I say the above with confidence because I was friends with victims of these types of predators when I was 8-14. To a person, they told me I was not at serious risk because I had a healthy relationship with my father, who was involved in my life. Not a knock on mom, but that is the way these predators evaluate prospective victims.
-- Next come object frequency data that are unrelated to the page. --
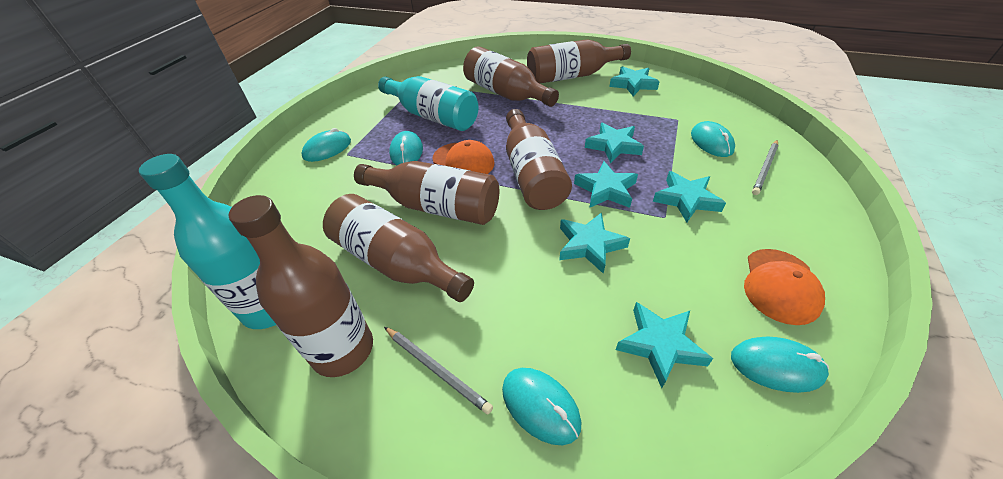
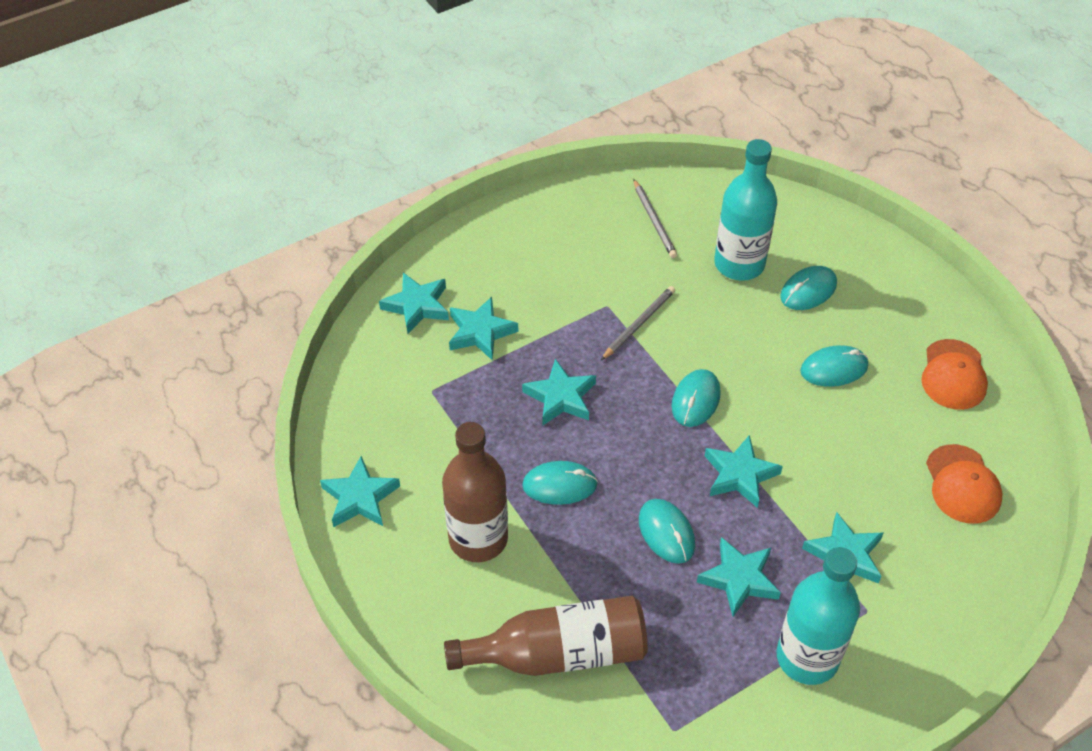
brown bottle: 6 -> 2
turquoise star: 6 -> 7

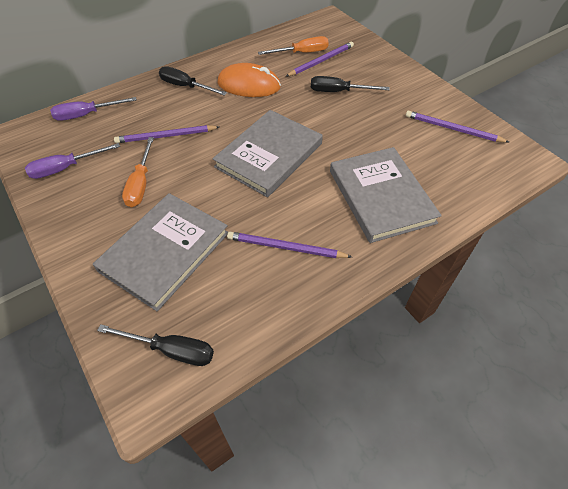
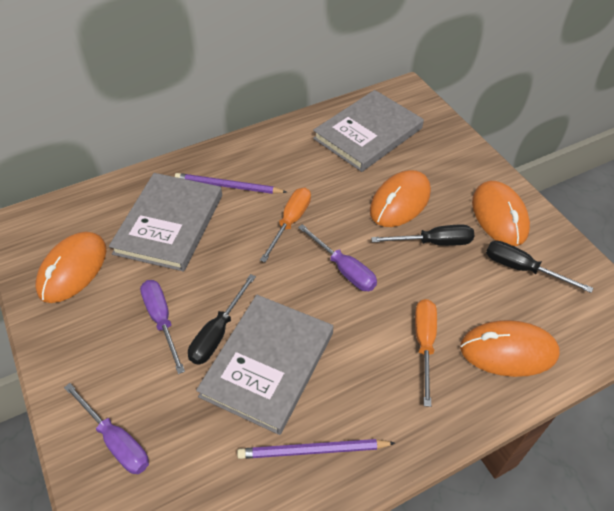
orange mouse: 1 -> 4
purple pencil: 4 -> 2
purple screwdriver: 2 -> 3

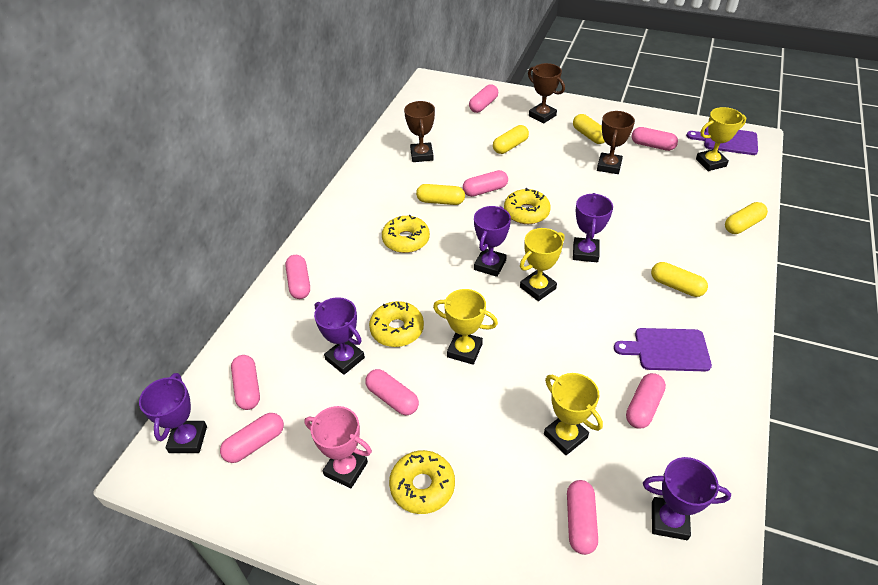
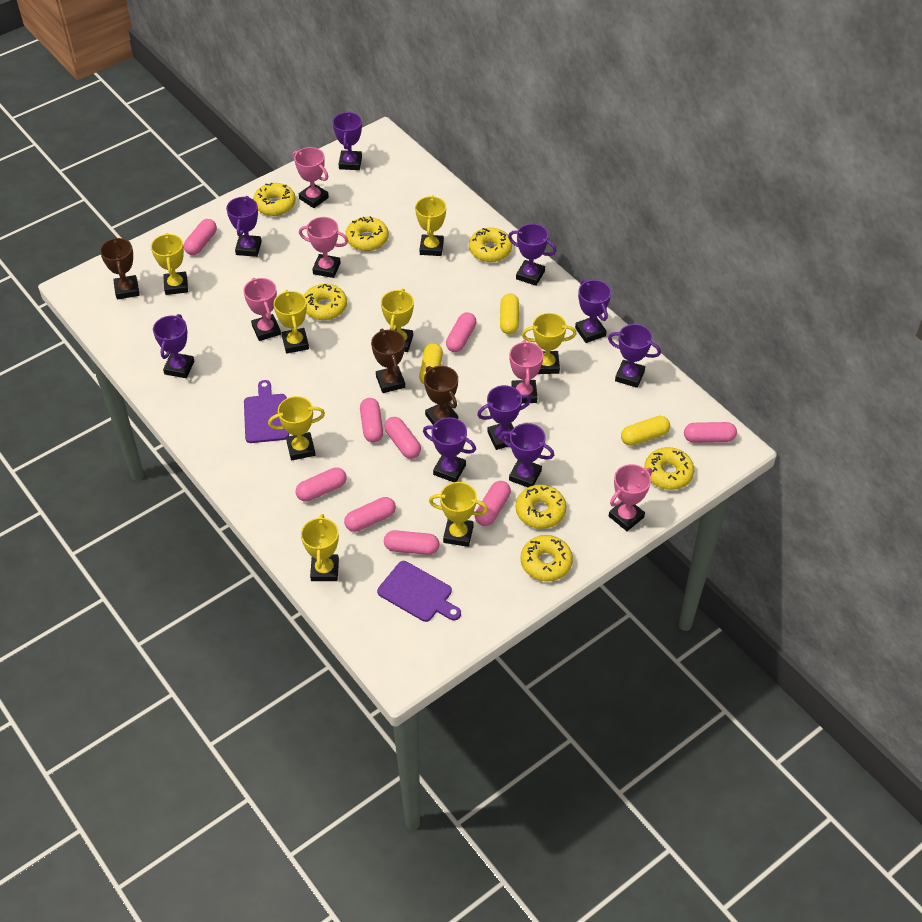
pink trophy: 1 -> 5
purple trophy: 5 -> 9
yellow capsule: 5 -> 3
yellow donut: 4 -> 7
yellow trophy: 4 -> 8

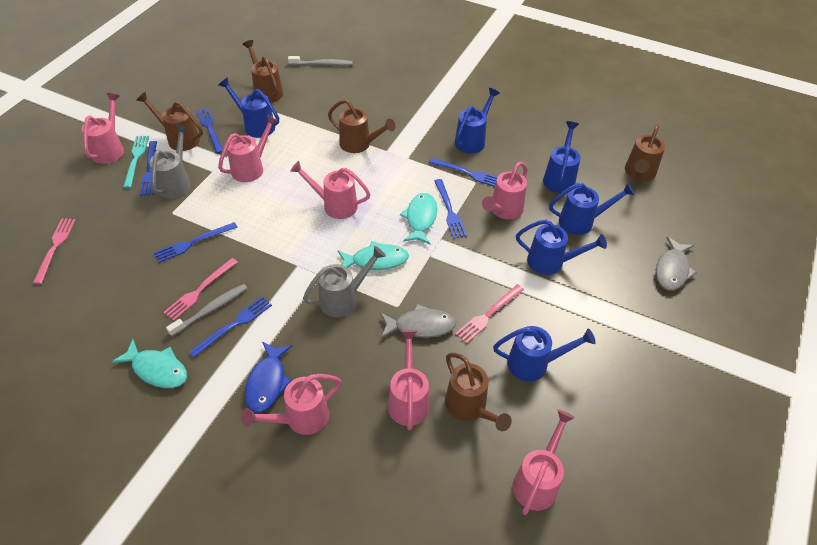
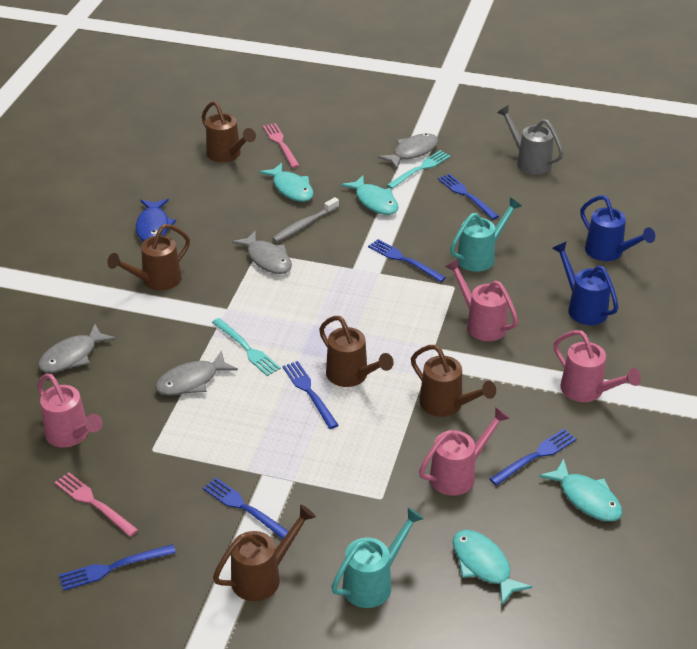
blue watering can: 6 -> 2
grey fish: 2 -> 4
grey toothbrush: 2 -> 1
grey watering can: 2 -> 1
pink fork: 3 -> 2
pink watering can: 7 -> 4
turquoise fish: 3 -> 4
turquoise fork: 1 -> 2
turquoise watering can: 0 -> 2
The mothers of these victims have little in common with the mothers of the college admission scandals. Maybe a naive belief that they are really advocating for their kids, not risking them sexually or their future. That was just helicopter parenting taken to a ridiculous extreme.

J. Farmer said...

All of this does reinforce one thing for me. Michael Jackson has the kookiest fans.

Guildofcannonballs said...

Look even the dull comprehend Scalia's sharp wit missed.

Be said...

A lot of complicated stuff here, and I Hate Commenting, as one needs to be intellectual-sounding, terse, and witty all at the same time.

The mother being the Weak Link does not surprise me at all, as my own mother married and divorced, then entered into another relation with child sexual predators.


Guildofcannonballs said...


The desparate impact proves Dems R Real racist.

Guildofcannonballs said...

Look at the shitholes the disparate's control.